Carpenter's statement was included in thousands of pages of SEC documents the state of Vermont released Tuesday. The documents had been submitted to federal court in Miami as exhibits in a civil complaint against Jay Peak Inc., Stenger and Ariel Quiros, the owner of Jay Peak and other Northeast Kingdom developments. Quiros lives in Miami.

Carpenter served as Jay Peak's controller from 2009-11 and oversaw financial accounting for the resort's various operations, including limited partnerships paid for through the federal EB-5 program. That program provides foreign nationals who invest $500,000 in a project in a economically struggling region of the country the ability to receive U.S. residency if the project creates a specified number of jobs.

The documents released Tuesday include hundreds of pages of testimony from Stenger and Quiros, dating from May 2014, along with sworn statements from investors in the EB-5 program, corporate filings and other material.

The SEC alleges Quiros and Stenger perpetrated a "Ponzi-like" scheme in which they diverted more than $200 million in investor money to pay for unrelated projects and, in the case of Quiros, for personal use.

While Carpenter was employed at Jay Peak, he had access to some of the company's accounts, but not the cash investment accounts at Raymond James bank for the Jay Peak-related EB-5 limited partnerships.

In his written declaration, Carpenter said he repeatedly asked Stenger for the monthly statements for the various Jay Peak EB-5 accounts and was told to ask Quiros. Often, Quiros and Stenger failed to provide him with the statements.

"When I needed money to pay bills for the various EB-5 partnerships, I would ask Mr. Stenger to move money into People's Bank, and he said he would first have to ask Mr. Quiros," Carpenter said in his SEC declaration.

In 2010, Carpenter became concerned about the use of money from the second phase of EB-5 projects to pay for costs associated with the first phase after he reviewed accounting records and spoke with Stenger, according to Carpenter's sworn statement.

"There has been so much co-mingling of the funds via transfers which has been compounded by the accounting entries that this has become quite a mess," Carpenter wrote in an Aug. 13, 2010, email to Stenger and Douglas Hulme.

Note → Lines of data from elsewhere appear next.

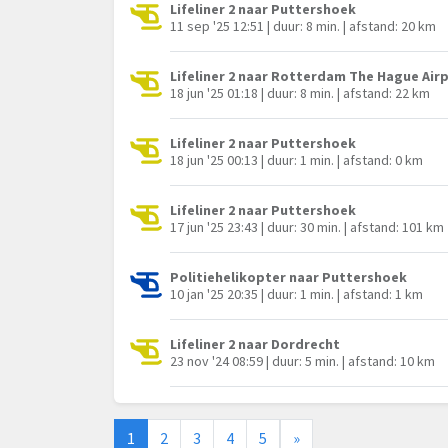
Lifeliner 2 naar Puttershoek
11 sep '25 12:51 | duur: 8 min. | afstand: 20 km
Lifeliner 2 naar Rotterdam The Hague Air
18 jun '25 01:18 | duur: 8 min. | afstand: 22 km
Lifeliner 2 naar Puttershoek
18 jun '25 00:13 | duur: 1 min. | afstand: 0 km
Lifeliner 2 naar Puttershoek
17 jun '25 23:43 | duur: 30 min. | afstand: 101 km
Politiehelikopter naar Puttershoek
10 jan '25 20:35 | duur: 1 min. | afstand: 1 km
Lifeliner 2 naar Dordrecht
23 nov '24 08:59 | duur: 5 min. | afstand: 10 km
1
2
3
4
5
»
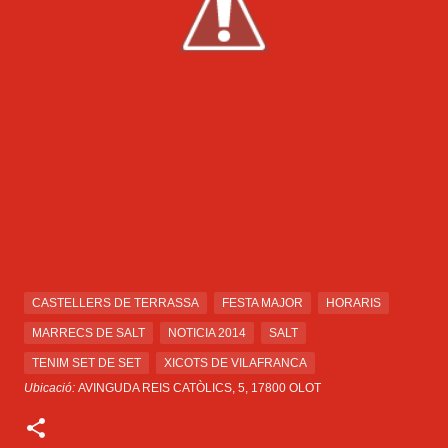
CASTELLERS DE TERRASSA
FESTA MAJOR
HORARIS
MARRECS DE SALT
NOTICIA 2014
SALT
TENIM SET DE SET
XICOTS DE VILAFRANCA
Ubicació:
AVINGUDA REIS CATÒLICS, 5, 17800 OLOT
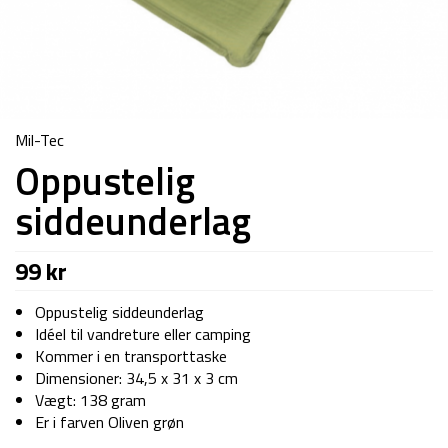
Mil-Tec
Oppustelig
siddeunderlag
99
kr
Oppustelig siddeunderlag
Idéel til vandreture eller camping
Kommer i en transporttaske
Dimensioner: 34,5 x 31 x 3 cm
Vægt: 138 gram
Er i farven Oliven grøn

Hulme at the time was raising money from investors through the EB-5 program for Jay Peak while working for a company called Rapid USA. A copy of the email was attached to Carpenter's statement.

At a news conference last week, Department of Financial Regulation Commissioner Susan Donegan showed a poster she called "the spaghetti map,"  — a mass of swirling lines connecting a dizzying number of financial accounts that "allegedly facilitated improper commingling, misuse and diversion of funds between EB-5 projects, related companies and personal accounts."

Carpenter said he raised concerns with Stenger on several occasions.

Carpenter could not be reached for comment late Tuesday afternoon. Stenger and Quiros did not return calls from the Burlington Free Press. In court papers filed Tuesday, Quiros denied wrongdoing.

The Vermont Department of Financial Regulation also has been investigating the fraud allegations.

Scott Coriell, a spokesman for Gov. Peter Shumlin, said there was nothing to indicate Carpenter had raised his concerns with the state. Jim Douglas, Shumlin's predecessor, was governor at the time. Shumlin became governor in 2011. 

"The state started to hear investor complaints and concerns in summer 2014," Coriell said.